Recensement: une loi qui empêchera les changements idéologiques, selon Bains

OTTAWA – Le ministre fédéral responsable de Statistique Canada a affirmé que le projet de loi récemment déposé pour accorder à l’agence une plus grande indépendance rendrait difficile, voire impossible, pour un futur gouvernement d’apporter des changements au recensement.

Le ministre de l’Innovation, Navdeep Bains, a soutenu que le projet de loi déposé la semaine dernière forcerait le gouvernement à la reddition de comptes sur ses décisions, puisqu’il ne serait plus en mesure de montrer du doigt l’agence de statistiques.

C’est ce qui était survenu lorsque le précédent gouvernement conservateur avait éliminé le formulaire long obligatoire du recensement pour privilégier un sondage volontaire au recensement de 2011. Le statisticien en chef à l’époque, Munir Sheikh, avait démissionné en guise de protestation, disant qu’il n’avait jamais fait une telle recommandation.

Dans une entrevue de fin d’année avec La Presse canadienne, M. Bains a fait valoir que la loi proposée, si elle avait été en vigueur il y a six ans, aurait rendu la tâche «extrêmement difficile» aux conservateurs pour remplacer le formulaire obligatoire, car le gouvernement aurait dû dévoiler publiquement tout ordre donné à Statistique Canada.

Le ministre a affirmé que le projet de loi accorderait à Statistique Canada son mot à dire sur la manière de recueillir les données.

M. Bains a indiqué que le gouvernement déterminerait les enjeux à examiner par l’agence, que ce soit les technologies vertes ou les dépenses en innovation.

«Je tiens à le dire: nous ne voulons pas que l’idéologie prenne le pas sur la qualité des données», a-t-il affirmé. «En ce qui a trait à la manière de recueillir les données, il est désormais ancré et enchâssé dans la loi que cela est la responsabilité du statisticien en chef.»

Le projet de loi déposé la semaine dernière propose aussi d’éliminer la menace d’emprisonnement pour quiconque ne remplit pas le formulaire obligatoire, tout en maintenant les amendes allant jusqu’à 500 $ pour quiconque ne se prête pas au recensement.

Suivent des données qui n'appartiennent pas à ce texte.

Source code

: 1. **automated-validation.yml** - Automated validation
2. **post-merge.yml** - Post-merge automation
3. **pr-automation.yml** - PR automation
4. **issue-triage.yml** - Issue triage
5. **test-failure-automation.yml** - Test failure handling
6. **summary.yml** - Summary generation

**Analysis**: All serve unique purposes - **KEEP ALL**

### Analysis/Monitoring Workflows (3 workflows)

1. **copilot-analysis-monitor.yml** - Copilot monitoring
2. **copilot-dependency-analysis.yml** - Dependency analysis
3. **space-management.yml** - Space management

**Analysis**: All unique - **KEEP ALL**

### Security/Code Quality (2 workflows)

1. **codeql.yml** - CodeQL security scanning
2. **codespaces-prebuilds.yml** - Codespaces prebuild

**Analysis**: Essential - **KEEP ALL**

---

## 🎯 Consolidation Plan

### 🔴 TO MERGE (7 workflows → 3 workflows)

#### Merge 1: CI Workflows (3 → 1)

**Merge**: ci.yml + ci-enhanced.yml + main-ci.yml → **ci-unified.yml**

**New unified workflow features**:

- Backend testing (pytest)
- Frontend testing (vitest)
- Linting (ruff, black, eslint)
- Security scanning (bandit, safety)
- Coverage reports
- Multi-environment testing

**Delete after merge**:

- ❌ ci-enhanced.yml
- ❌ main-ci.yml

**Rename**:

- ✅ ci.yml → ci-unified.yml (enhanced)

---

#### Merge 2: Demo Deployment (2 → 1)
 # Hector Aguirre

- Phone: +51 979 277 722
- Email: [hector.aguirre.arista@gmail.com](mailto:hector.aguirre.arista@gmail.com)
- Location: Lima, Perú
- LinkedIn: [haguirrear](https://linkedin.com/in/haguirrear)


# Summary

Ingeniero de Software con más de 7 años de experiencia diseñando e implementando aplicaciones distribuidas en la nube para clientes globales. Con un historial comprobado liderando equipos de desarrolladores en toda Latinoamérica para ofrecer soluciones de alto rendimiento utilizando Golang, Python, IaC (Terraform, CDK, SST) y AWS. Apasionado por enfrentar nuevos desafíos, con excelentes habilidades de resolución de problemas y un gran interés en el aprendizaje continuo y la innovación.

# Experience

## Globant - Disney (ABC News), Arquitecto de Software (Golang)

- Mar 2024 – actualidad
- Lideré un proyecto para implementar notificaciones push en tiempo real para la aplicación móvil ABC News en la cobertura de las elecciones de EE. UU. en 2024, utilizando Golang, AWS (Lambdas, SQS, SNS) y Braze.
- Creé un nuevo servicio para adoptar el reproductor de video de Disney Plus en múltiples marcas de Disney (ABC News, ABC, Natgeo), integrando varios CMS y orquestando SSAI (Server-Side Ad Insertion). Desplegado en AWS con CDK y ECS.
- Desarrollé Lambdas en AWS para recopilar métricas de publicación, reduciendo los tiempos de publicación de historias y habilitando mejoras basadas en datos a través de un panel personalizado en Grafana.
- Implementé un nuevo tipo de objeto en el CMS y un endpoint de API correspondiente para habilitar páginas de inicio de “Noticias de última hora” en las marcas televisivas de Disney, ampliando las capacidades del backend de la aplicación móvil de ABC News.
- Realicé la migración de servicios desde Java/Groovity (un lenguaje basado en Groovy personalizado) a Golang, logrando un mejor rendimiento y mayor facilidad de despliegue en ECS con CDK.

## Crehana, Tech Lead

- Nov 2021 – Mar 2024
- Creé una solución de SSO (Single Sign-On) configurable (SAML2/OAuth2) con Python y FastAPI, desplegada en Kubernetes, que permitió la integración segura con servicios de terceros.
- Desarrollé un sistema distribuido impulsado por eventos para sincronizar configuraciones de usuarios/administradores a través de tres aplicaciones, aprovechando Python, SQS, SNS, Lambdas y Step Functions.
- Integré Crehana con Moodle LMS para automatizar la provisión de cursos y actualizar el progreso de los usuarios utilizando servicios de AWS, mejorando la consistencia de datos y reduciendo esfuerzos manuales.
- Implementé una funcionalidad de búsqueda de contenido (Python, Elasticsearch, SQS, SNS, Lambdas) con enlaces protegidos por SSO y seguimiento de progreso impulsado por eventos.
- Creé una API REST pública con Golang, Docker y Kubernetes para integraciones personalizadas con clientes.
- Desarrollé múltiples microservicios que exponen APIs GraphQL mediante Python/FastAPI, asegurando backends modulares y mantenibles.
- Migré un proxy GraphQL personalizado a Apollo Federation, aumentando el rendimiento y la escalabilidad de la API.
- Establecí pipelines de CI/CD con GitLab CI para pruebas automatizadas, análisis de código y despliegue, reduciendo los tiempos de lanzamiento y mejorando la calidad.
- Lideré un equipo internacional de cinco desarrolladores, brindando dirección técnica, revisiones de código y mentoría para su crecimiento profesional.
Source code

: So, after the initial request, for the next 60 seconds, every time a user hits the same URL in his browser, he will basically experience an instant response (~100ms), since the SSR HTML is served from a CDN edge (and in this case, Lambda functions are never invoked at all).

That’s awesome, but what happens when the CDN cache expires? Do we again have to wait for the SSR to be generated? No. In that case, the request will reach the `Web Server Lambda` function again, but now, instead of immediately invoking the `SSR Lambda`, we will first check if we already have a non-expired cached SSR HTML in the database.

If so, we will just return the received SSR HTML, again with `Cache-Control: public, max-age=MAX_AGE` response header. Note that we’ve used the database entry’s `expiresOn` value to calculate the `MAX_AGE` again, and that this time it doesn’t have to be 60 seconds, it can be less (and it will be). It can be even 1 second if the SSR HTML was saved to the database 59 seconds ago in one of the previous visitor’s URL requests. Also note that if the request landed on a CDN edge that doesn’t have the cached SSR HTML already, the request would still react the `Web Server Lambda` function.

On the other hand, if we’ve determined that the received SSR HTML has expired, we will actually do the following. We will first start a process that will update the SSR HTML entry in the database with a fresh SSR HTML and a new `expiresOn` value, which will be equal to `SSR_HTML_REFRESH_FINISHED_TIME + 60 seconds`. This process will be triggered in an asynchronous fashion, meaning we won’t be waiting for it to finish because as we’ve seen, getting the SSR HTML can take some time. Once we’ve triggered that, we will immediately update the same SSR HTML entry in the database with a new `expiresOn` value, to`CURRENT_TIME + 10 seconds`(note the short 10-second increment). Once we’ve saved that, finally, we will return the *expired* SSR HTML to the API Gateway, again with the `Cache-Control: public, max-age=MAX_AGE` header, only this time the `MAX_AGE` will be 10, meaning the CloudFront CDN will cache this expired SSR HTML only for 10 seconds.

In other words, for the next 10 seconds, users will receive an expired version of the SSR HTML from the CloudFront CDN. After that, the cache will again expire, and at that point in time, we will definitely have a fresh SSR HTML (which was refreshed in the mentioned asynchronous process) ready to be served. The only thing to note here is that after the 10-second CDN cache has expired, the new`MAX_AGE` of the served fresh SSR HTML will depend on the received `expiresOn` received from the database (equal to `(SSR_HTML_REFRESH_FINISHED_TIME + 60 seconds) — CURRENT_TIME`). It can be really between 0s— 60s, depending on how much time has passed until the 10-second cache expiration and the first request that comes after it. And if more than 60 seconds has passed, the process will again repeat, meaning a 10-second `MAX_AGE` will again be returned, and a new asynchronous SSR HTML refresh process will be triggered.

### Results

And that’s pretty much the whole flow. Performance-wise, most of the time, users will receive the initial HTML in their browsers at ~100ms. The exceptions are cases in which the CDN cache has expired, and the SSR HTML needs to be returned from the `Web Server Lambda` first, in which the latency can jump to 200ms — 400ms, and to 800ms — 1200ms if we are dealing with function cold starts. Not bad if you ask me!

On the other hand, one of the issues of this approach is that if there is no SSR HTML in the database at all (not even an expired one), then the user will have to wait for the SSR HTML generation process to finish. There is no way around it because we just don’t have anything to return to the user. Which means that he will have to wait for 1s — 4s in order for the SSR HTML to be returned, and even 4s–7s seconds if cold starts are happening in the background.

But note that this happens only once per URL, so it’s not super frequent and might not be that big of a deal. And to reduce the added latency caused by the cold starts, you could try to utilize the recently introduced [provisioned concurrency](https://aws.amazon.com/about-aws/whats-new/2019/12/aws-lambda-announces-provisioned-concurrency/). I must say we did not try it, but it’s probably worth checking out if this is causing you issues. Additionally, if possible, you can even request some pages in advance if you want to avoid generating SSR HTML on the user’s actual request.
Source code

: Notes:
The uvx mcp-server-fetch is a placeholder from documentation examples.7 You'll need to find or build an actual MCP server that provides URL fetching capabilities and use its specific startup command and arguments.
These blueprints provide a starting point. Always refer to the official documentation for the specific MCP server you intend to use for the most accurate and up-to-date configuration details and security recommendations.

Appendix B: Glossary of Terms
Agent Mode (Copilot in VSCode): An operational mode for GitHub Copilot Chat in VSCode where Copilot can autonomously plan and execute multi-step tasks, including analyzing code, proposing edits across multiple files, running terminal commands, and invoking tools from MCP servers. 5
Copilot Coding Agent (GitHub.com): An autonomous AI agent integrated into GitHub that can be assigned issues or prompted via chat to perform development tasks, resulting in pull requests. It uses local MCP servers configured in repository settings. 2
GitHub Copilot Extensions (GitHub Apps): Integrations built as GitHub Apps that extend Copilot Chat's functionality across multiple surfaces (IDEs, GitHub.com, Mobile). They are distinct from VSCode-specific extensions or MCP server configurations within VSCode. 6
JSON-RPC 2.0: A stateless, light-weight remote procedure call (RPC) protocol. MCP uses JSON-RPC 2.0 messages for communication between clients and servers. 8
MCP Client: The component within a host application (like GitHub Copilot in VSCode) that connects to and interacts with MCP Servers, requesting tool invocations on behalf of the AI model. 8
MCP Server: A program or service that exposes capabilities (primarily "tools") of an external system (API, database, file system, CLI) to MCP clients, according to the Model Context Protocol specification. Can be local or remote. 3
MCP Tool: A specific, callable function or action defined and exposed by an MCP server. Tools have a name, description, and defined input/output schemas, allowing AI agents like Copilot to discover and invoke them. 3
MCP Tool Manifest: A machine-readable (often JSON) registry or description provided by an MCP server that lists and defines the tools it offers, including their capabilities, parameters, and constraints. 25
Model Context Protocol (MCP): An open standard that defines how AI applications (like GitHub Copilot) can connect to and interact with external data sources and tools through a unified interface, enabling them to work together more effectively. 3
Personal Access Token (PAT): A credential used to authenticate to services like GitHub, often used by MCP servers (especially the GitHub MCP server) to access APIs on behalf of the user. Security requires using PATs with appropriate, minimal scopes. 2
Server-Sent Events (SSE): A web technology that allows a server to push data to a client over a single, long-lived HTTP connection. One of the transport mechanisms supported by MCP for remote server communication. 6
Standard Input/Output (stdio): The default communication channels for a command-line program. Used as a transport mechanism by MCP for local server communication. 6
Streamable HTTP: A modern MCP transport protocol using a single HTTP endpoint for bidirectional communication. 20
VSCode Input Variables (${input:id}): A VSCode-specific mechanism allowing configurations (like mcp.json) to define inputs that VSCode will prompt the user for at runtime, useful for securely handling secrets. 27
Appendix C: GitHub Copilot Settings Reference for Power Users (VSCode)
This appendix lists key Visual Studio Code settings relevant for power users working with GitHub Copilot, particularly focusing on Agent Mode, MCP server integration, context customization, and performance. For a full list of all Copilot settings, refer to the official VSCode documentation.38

Plus tôt cette année, Statistique Canada a proposé au gouvernement une ébauche de projet de loi qui imposerait des amendes pour décourager les entreprises et d’autres ordres de gouvernement de retenir certaines informations.

Le projet de loi déposé par M. Bains ne prévoit aucune forme d’amende pour les entreprises.

Le ministre a affirmé qu’il revenait au statisticien en chef de démontrer que l’agence a besoin de données particulières.

«Je crois que c’est ce que souhaitent les Canadiens. Ils veulent que les experts décident de la meilleure manière de recueillir les données, et non les politiciens», a-t-il ajouté.